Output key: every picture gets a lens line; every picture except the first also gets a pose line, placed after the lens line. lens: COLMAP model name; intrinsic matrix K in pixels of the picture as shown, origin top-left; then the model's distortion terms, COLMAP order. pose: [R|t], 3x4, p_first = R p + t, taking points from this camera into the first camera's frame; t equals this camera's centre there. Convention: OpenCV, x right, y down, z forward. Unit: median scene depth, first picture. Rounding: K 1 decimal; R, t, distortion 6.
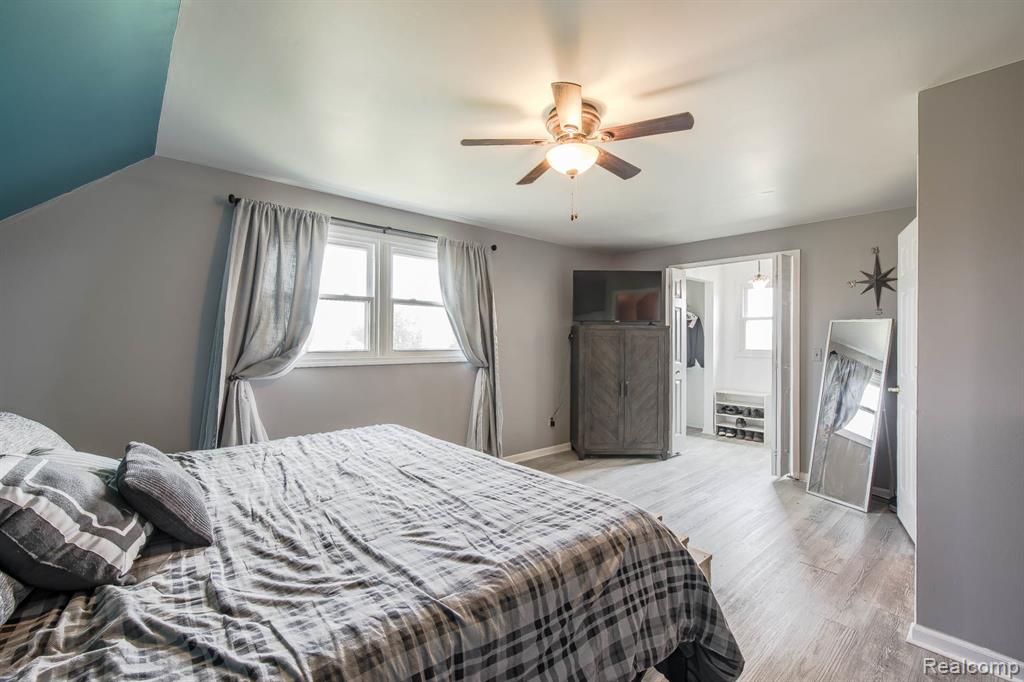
lens RADIAL K [[449.0, 0, 509.2], [0, 449.0, 341.0], [0, 0, 1]] dist [-0.003338, -0.000526]
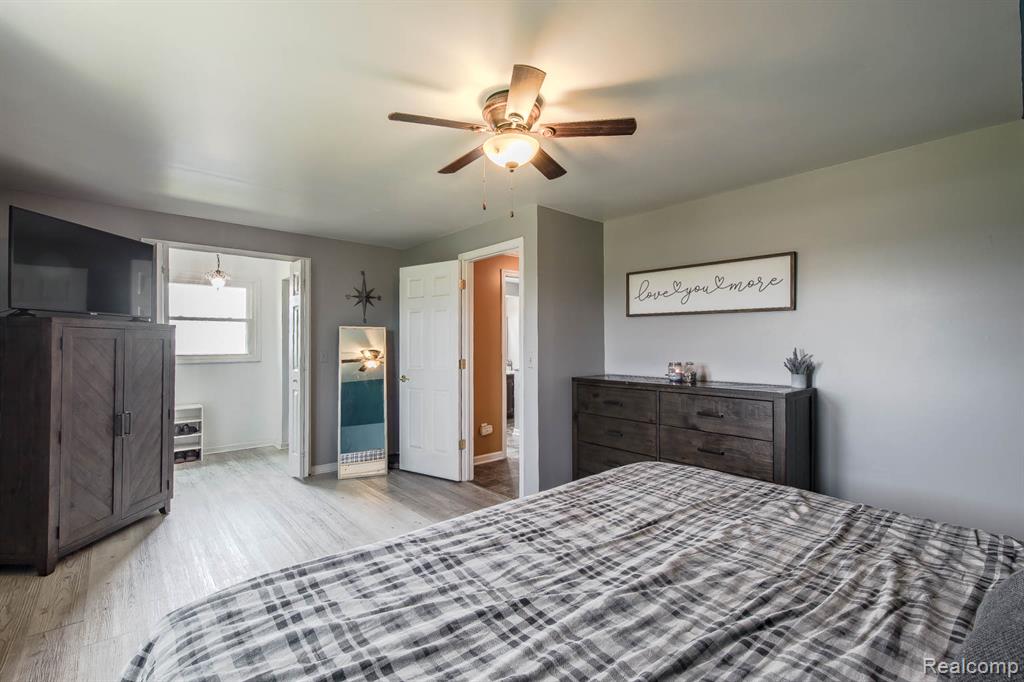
lens RADIAL K [[449.0, 0, 509.2], [0, 449.0, 341.0], [0, 0, 1]] dist [-0.003338, -0.000526]
pose [[0.007580, -0.000949, 0.999971, -0.631103], [0.006406, 0.999979, 0.000900, -0.008660], [-0.999951, 0.006399, 0.007586, 0.796645]]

· · ·

_The problem_
Quote all the lines above exactly as given. Do not include the pictures.

_Answer section_
Output key: every picture gets a lens line; every picture except the first also gets a pose line, placed after the lens line. lens: COLMAP model name; intrinsic matrix K in pixels of the picture as shown, origin top-left; then the model's distortion terms, COLMAP order. pose: [R|t], 3x4, p_first = R p + t, taking points from this camera into the first camera's frame; t equals this camera's centre there. Convention: OpenCV, x right, y down, z forward. Unit: median scene depth, first picture. Rounding: K 1 decimal; R, t, distortion 6.
lens RADIAL K [[449.0, 0, 509.2], [0, 449.0, 341.0], [0, 0, 1]] dist [-0.003338, -0.000526]
lens RADIAL K [[449.0, 0, 509.2], [0, 449.0, 341.0], [0, 0, 1]] dist [-0.003338, -0.000526]
pose [[0.007580, -0.000949, 0.999971, -0.631103], [0.006406, 0.999979, 0.000900, -0.008660], [-0.999951, 0.006399, 0.007586, 0.796645]]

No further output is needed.